#### STORED ROWS
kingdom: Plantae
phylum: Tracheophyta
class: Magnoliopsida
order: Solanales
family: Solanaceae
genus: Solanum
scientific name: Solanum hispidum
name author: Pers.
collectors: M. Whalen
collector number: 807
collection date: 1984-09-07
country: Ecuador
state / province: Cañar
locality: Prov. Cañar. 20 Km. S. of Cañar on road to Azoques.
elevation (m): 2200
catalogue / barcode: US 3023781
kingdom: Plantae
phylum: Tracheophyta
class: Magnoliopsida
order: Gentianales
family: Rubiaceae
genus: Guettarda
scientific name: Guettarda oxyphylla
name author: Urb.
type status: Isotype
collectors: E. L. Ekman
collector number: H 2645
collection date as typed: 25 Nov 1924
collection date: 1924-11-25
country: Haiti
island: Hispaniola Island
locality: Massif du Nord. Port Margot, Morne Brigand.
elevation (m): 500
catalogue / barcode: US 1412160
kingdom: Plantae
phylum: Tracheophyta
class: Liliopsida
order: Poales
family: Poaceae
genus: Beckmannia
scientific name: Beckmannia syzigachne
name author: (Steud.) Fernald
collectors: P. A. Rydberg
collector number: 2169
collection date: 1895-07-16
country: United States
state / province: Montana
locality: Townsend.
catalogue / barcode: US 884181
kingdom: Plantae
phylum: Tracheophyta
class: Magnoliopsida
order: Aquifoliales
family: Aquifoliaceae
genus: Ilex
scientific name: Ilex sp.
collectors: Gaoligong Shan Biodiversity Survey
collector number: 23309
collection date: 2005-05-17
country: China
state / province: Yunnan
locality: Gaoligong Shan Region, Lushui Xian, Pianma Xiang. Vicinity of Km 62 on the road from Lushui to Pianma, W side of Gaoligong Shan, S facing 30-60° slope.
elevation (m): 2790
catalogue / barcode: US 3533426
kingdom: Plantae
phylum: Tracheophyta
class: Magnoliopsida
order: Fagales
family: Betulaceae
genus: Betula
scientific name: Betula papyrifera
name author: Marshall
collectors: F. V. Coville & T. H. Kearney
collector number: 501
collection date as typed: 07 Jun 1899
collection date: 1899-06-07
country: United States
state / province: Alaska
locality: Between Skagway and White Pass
########
Return every line of the rows above unchanged and in the same order.

■ **FULL ANSWER**
kingdom: Plantae
phylum: Tracheophyta
class: Magnoliopsida
order: Solanales
family: Solanaceae
genus: Solanum
scientific name: Solanum hispidum
name author: Pers.
collectors: M. Whalen
collector number: 807
collection date: 1984-09-07
country: Ecuador
state / province: Cañar
locality: Prov. Cañar. 20 Km. S. of Cañar on road to Azoques.
elevation (m): 2200
catalogue / barcode: US 3023781
kingdom: Plantae
phylum: Tracheophyta
class: Magnoliopsida
order: Gentianales
family: Rubiaceae
genus: Guettarda
scientific name: Guettarda oxyphylla
name author: Urb.
type status: Isotype
collectors: E. L. Ekman
collector number: H 2645
collection date as typed: 25 Nov 1924
collection date: 1924-11-25
country: Haiti
island: Hispaniola Island
locality: Massif du Nord. Port Margot, Morne Brigand.
elevation (m): 500
catalogue / barcode: US 1412160
kingdom: Plantae
phylum: Tracheophyta
class: Liliopsida
order: Poales
family: Poaceae
genus: Beckmannia
scientific name: Beckmannia syzigachne
name author: (Steud.) Fernald
collectors: P. A. Rydberg
collector number: 2169
collection date: 1895-07-16
country: United States
state / province: Montana
locality: Townsend.
catalogue / barcode: US 884181
kingdom: Plantae
phylum: Tracheophyta
class: Magnoliopsida
order: Aquifoliales
family: Aquifoliaceae
genus: Ilex
scientific name: Ilex sp.
collectors: Gaoligong Shan Biodiversity Survey
collector number: 23309
collection date: 2005-05-17
country: China
state / province: Yunnan
locality: Gaoligong Shan Region, Lushui Xian, Pianma Xiang. Vicinity of Km 62 on the road from Lushui to Pianma, W side of Gaoligong Shan, S facing 30-60° slope.
elevation (m): 2790
catalogue / barcode: US 3533426
kingdom: Plantae
phylum: Tracheophyta
class: Magnoliopsida
order: Fagales
family: Betulaceae
genus: Betula
scientific name: Betula papyrifera
name author: Marshall
collectors: F. V. Coville & T. H. Kearney
collector number: 501
collection date as typed: 07 Jun 1899
collection date: 1899-06-07
country: United States
state / province: Alaska
locality: Between Skagway and White Pass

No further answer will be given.